08 - I/O Schedulers and Tuning

Technical Overview

I/O scheduling is the kernel policy for determining the order and priority in which I/O requests are dispatched to block devices. For HDDs, scheduling is critical — reordering random I/Os to minimize seek distance can improve throughput 10x. For NVMe SSDs with hardware-level parallelism and ~100 µs latency, software scheduling overhead itself becomes a bottleneck, and passthrough (none) is often optimal.

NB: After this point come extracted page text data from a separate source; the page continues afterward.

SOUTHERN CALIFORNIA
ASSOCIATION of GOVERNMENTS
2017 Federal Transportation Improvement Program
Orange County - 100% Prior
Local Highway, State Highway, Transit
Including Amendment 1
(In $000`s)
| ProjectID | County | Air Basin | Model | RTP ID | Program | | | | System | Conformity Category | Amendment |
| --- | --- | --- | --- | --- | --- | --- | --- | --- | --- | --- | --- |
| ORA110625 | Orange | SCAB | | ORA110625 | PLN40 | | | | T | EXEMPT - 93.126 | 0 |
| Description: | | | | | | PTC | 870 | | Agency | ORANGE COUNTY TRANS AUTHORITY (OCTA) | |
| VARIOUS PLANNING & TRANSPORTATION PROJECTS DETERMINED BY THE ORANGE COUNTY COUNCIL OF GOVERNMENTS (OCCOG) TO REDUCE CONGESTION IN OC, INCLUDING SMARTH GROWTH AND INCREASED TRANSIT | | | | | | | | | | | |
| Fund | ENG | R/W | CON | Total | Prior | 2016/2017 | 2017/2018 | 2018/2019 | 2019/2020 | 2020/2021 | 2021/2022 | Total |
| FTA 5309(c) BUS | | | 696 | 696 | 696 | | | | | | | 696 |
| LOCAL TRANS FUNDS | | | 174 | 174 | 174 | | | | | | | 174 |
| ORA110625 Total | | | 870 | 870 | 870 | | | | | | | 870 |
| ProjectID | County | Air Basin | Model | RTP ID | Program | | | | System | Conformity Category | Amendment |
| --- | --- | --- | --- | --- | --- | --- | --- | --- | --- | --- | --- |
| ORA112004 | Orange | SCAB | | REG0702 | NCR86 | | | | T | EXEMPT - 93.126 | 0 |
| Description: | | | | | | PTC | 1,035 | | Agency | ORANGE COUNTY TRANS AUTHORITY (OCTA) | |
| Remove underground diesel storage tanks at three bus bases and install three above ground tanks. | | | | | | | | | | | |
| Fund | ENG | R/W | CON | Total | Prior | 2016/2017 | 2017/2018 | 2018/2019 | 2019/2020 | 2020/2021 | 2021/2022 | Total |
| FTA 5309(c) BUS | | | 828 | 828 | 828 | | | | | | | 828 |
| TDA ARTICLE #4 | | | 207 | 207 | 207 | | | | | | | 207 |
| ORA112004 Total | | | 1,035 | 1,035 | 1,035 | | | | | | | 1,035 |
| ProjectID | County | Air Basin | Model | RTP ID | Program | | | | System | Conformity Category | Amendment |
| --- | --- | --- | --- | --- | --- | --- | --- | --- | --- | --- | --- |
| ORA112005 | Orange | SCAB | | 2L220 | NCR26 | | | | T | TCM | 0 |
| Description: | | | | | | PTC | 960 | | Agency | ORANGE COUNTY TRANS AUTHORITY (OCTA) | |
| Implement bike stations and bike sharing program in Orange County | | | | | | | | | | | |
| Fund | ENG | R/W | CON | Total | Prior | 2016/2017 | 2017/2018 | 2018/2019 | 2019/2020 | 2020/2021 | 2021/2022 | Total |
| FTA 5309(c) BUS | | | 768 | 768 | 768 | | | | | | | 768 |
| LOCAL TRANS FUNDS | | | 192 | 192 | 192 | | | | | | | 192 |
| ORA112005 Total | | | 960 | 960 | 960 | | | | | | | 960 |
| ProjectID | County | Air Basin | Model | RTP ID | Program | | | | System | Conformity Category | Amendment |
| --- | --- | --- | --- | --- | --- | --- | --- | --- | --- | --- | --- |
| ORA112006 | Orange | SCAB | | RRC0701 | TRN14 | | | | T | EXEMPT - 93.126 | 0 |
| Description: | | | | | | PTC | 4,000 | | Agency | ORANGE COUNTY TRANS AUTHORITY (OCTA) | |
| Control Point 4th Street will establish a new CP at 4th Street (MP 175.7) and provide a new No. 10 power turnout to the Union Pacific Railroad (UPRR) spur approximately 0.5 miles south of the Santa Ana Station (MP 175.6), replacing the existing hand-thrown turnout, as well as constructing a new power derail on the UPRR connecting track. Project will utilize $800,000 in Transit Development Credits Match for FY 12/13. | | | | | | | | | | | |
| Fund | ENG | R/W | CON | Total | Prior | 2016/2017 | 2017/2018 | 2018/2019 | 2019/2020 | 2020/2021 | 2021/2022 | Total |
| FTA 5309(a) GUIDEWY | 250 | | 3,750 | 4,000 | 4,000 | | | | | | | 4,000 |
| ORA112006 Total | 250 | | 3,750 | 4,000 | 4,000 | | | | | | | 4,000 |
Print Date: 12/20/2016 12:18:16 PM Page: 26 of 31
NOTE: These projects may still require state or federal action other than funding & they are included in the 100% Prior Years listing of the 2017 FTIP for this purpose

Beyond scheduler selection, I/O performance depends on a range of kernel and hardware tuning parameters: writeback thresholds (controlling dirty page flush behavior), read-ahead (prefetching sequential data), queue depth, and I/O priority (allowing latency-sensitive processes to preempt background I/O).

Prerequisites

Linux block layer architecture (see 05-linux-block-layer.md)
blk-mq queue model
HDD mechanical operation and seek cost (see 02-hdd-internals.md)
NVMe queue model (see 04-nvme.md)

Core Content

I/O Scheduling Goals

The two competing goals:

Minimize latency: Dispatch I/Os as quickly as possible in arrival order. Critical for interactive workloads (databases, web servers).
Maximize throughput: Reorder and batch I/Os to maximize device utilization. Critical for bulk workloads (backups, analytics, HDFS).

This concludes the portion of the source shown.